**Task to carry out**:
Within the listing below, count the lines that include "source" and give the count alone.

**Information shown**:
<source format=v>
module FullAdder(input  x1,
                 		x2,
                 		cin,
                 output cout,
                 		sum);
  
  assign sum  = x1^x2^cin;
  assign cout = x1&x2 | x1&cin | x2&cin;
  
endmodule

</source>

--

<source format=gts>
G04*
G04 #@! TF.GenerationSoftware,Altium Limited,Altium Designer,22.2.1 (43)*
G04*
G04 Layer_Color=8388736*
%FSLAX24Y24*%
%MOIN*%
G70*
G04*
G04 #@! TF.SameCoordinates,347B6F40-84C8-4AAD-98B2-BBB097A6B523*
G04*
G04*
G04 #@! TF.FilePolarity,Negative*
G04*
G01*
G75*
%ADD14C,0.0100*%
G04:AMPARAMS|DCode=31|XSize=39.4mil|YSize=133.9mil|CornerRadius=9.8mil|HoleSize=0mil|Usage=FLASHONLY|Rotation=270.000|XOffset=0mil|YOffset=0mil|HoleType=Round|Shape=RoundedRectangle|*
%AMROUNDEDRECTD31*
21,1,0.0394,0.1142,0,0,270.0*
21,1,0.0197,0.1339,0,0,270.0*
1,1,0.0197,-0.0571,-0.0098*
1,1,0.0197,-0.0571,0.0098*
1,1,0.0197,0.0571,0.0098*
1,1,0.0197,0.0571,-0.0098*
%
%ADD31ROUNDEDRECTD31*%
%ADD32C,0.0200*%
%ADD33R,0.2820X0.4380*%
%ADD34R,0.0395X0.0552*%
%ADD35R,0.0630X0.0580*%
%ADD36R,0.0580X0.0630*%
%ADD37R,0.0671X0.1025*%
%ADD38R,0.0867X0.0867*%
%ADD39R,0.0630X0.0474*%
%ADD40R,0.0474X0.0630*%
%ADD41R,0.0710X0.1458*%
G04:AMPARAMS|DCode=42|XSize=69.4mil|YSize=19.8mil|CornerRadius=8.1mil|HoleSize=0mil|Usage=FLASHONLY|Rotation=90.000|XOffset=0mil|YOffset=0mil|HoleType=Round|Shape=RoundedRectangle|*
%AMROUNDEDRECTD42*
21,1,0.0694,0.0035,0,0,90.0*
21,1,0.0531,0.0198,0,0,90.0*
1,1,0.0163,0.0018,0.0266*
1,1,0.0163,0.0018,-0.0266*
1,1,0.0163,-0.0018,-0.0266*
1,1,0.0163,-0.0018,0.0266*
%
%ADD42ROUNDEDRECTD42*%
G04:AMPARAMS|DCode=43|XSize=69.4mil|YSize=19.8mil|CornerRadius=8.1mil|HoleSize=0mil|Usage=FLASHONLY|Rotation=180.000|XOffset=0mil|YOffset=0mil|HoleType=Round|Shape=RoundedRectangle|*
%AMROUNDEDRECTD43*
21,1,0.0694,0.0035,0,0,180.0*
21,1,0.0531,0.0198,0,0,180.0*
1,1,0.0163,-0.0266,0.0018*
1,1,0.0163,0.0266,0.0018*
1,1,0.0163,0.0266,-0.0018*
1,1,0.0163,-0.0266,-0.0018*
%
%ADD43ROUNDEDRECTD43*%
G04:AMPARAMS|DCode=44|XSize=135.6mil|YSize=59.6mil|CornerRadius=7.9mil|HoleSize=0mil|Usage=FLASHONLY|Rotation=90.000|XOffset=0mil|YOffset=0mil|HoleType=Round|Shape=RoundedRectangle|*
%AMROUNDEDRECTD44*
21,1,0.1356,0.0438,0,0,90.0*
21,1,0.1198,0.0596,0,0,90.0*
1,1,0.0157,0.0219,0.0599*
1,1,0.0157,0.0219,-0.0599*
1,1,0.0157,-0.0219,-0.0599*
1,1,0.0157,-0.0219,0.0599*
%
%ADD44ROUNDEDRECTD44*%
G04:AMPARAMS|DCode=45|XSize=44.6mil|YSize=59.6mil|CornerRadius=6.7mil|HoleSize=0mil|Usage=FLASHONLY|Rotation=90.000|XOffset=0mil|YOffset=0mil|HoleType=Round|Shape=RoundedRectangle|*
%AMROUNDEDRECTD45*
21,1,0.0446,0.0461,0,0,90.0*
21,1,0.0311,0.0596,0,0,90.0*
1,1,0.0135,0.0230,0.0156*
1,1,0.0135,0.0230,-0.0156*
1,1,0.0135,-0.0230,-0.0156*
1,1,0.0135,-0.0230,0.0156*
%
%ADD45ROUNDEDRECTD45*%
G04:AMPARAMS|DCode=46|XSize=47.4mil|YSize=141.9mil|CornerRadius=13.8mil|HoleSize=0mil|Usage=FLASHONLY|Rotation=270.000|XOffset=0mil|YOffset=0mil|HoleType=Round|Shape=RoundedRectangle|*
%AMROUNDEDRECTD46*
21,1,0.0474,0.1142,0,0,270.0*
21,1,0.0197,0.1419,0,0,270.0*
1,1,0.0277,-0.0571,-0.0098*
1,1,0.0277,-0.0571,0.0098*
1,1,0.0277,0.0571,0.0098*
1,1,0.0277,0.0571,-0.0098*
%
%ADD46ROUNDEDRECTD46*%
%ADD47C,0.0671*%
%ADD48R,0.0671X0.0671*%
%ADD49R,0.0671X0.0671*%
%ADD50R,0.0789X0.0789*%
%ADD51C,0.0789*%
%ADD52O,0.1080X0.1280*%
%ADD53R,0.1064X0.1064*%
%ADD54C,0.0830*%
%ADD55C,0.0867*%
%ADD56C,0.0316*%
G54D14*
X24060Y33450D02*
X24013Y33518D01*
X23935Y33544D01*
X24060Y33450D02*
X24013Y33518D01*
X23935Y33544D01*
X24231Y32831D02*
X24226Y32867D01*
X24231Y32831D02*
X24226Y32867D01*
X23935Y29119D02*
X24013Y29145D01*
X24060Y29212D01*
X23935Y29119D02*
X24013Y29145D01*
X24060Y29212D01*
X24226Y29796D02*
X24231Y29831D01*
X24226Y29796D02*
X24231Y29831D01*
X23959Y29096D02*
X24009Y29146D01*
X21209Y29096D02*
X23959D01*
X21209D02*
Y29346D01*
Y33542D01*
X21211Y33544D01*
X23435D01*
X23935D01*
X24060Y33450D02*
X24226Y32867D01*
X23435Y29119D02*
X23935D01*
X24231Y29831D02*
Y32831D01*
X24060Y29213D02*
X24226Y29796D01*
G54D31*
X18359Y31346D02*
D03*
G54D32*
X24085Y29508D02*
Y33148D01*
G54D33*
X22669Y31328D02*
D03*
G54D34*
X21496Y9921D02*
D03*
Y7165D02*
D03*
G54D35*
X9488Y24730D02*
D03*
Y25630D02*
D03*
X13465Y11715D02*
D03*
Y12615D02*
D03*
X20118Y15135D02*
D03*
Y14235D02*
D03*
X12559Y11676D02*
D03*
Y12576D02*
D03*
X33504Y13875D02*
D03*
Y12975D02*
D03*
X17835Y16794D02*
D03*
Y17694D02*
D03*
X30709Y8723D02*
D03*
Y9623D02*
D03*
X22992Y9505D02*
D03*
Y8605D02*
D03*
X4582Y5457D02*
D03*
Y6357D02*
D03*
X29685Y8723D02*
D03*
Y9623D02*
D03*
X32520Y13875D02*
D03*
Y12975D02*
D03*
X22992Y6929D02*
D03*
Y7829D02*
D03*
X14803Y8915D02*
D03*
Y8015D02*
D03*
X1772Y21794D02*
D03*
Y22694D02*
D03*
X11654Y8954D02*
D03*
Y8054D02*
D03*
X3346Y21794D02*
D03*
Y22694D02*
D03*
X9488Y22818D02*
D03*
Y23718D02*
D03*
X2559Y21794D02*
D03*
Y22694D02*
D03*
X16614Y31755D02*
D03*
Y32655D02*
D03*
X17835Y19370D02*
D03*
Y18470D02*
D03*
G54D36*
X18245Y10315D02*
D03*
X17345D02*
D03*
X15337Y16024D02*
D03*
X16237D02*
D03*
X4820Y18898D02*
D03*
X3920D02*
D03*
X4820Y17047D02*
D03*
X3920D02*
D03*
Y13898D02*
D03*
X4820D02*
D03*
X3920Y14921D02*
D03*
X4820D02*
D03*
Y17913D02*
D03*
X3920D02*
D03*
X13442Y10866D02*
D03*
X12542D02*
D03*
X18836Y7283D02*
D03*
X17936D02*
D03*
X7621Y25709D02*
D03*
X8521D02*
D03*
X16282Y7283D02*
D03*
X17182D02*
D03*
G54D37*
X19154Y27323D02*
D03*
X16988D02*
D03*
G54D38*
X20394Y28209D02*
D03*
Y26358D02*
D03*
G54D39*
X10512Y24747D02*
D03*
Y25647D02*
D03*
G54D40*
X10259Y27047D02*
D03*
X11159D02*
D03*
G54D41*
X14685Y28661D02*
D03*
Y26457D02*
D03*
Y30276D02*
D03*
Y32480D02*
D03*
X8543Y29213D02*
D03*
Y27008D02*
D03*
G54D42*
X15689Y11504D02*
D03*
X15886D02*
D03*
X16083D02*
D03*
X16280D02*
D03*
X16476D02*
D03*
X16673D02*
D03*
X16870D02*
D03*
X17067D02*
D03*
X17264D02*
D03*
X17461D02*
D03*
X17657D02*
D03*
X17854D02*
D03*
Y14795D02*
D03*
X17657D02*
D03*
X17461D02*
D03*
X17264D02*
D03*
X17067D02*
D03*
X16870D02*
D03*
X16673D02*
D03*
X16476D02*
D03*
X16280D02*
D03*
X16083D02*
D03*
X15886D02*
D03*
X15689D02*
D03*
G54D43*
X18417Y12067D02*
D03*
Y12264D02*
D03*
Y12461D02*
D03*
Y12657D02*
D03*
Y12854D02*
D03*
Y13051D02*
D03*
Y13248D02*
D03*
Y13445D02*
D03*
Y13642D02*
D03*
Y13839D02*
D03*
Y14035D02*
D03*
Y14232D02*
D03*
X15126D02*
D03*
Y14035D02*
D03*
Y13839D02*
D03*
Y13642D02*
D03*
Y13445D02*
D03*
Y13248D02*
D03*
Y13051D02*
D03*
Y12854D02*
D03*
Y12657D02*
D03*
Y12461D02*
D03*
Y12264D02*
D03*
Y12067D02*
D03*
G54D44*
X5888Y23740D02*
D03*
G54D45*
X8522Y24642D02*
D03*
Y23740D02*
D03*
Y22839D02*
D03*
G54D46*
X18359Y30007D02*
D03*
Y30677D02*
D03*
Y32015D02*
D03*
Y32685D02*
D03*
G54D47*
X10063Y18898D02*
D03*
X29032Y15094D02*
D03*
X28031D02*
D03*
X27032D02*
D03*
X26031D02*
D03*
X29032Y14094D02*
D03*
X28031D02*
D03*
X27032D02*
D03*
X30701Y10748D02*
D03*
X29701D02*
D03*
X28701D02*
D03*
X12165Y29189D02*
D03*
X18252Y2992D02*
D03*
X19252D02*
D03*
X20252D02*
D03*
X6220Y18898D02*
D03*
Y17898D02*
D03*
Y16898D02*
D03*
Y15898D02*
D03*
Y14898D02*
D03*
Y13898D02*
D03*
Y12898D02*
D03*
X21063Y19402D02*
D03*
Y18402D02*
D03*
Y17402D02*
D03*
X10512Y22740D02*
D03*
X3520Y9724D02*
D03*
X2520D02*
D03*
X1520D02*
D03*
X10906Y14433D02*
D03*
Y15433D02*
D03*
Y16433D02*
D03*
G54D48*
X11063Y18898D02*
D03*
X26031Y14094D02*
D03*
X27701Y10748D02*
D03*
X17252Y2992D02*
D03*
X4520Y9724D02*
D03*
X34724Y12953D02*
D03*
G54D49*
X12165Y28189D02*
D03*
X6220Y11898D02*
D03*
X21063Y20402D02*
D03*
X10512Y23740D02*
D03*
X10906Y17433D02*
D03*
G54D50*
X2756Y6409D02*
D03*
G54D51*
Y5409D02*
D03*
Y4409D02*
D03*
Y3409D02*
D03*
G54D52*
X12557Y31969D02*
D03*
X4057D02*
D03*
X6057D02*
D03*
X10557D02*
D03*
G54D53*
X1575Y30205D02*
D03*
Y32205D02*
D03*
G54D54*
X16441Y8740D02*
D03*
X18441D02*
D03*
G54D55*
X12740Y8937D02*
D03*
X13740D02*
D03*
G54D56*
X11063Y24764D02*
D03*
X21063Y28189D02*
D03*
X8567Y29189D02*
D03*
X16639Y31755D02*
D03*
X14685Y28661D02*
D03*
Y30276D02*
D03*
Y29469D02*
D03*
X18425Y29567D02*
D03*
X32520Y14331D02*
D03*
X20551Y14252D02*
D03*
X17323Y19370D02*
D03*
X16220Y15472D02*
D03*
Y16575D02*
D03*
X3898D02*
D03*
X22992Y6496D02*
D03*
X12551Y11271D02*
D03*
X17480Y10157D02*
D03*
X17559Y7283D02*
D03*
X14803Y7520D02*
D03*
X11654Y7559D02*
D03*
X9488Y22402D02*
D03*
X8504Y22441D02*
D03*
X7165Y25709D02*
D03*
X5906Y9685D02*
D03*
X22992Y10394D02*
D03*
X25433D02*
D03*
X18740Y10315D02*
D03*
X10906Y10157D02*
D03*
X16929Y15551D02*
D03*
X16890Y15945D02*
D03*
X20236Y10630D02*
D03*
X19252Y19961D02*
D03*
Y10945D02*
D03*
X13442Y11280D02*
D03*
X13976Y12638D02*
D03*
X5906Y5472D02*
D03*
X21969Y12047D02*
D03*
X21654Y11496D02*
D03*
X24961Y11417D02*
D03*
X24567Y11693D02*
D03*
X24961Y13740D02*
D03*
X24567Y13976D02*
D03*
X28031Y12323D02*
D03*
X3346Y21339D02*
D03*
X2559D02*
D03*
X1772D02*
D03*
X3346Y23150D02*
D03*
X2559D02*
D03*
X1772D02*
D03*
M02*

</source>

**Reply**:
4